> _ASSIGNED TASK_
Copy every entry word for word. Skip the pictures.

--*--

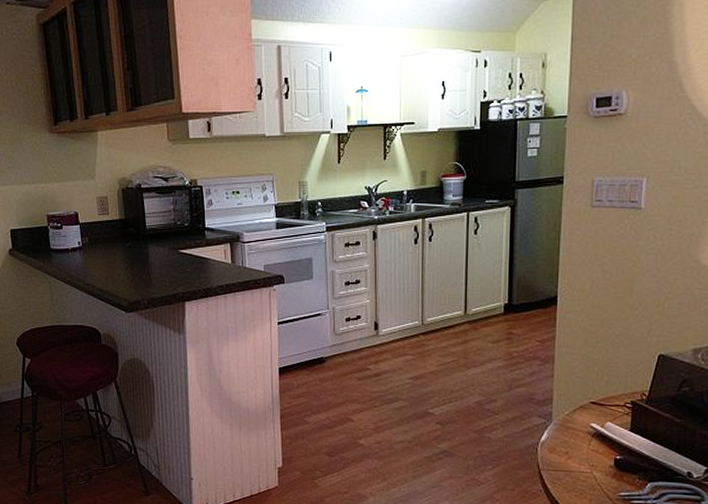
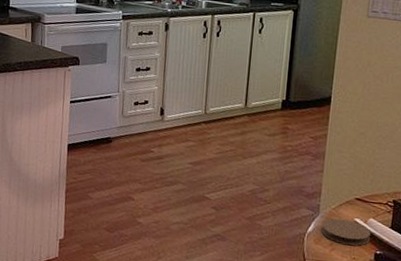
coaster: none [555,425,608,452] -> present [321,218,370,246]

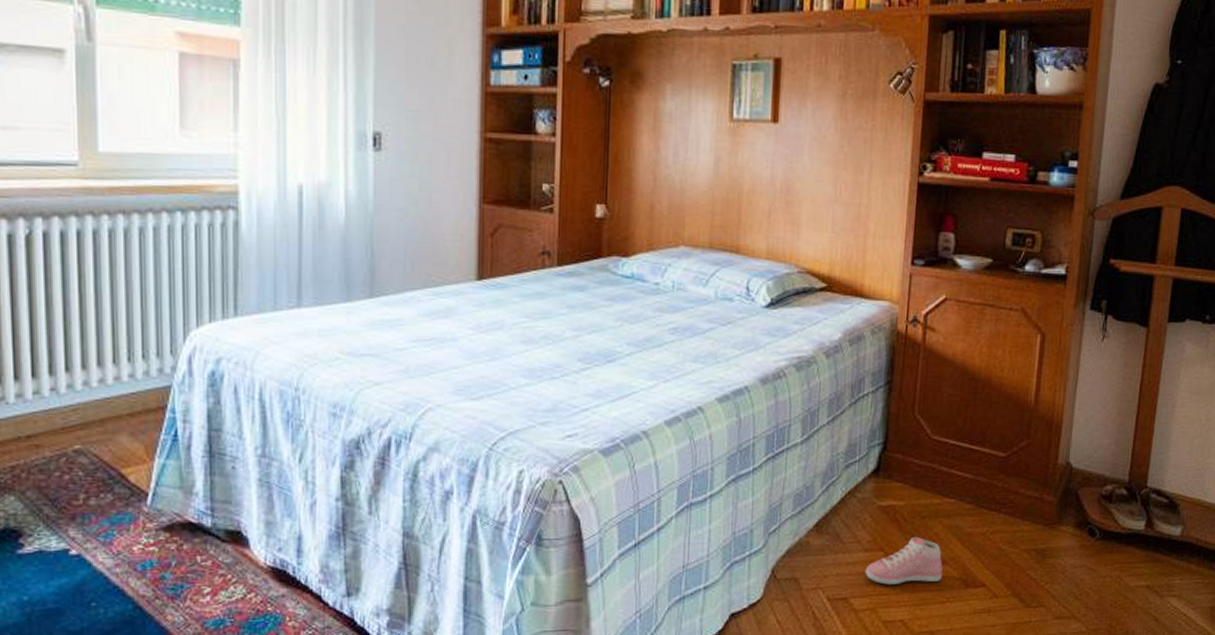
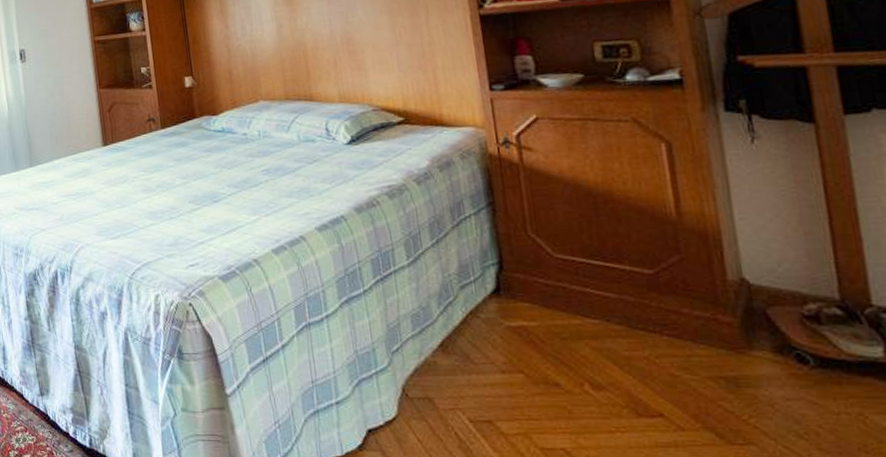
sneaker: present [865,536,943,585] -> none [506,358,603,409]

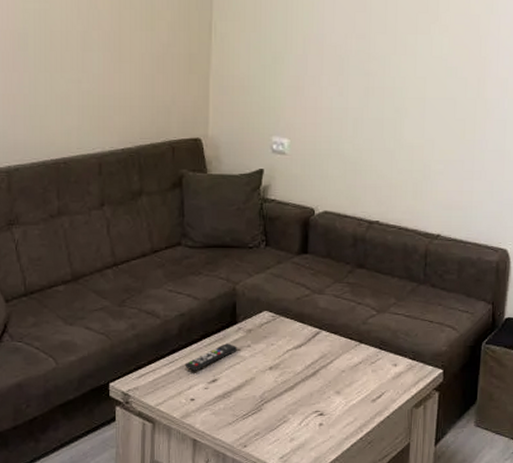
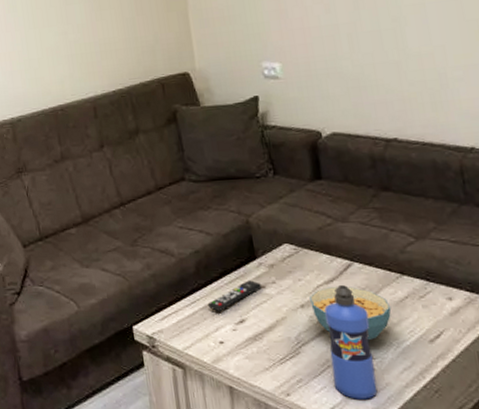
cereal bowl: none [278,352,346,399] -> present [309,287,392,340]
water bottle: none [287,349,326,450] -> present [324,284,378,399]

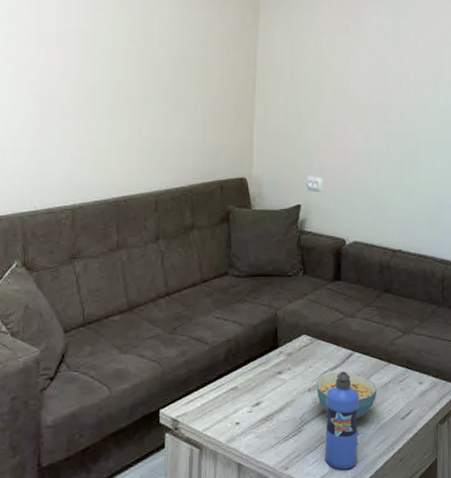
remote control: present [207,280,262,311] -> none [230,367,280,395]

--*--

> _EXERCISE OUTPUT_
coaster: none [555,425,608,452] -> present [321,218,370,246]

sneaker: present [865,536,943,585] -> none [506,358,603,409]

cereal bowl: none [278,352,346,399] -> present [309,287,392,340]
water bottle: none [287,349,326,450] -> present [324,284,378,399]

remote control: present [207,280,262,311] -> none [230,367,280,395]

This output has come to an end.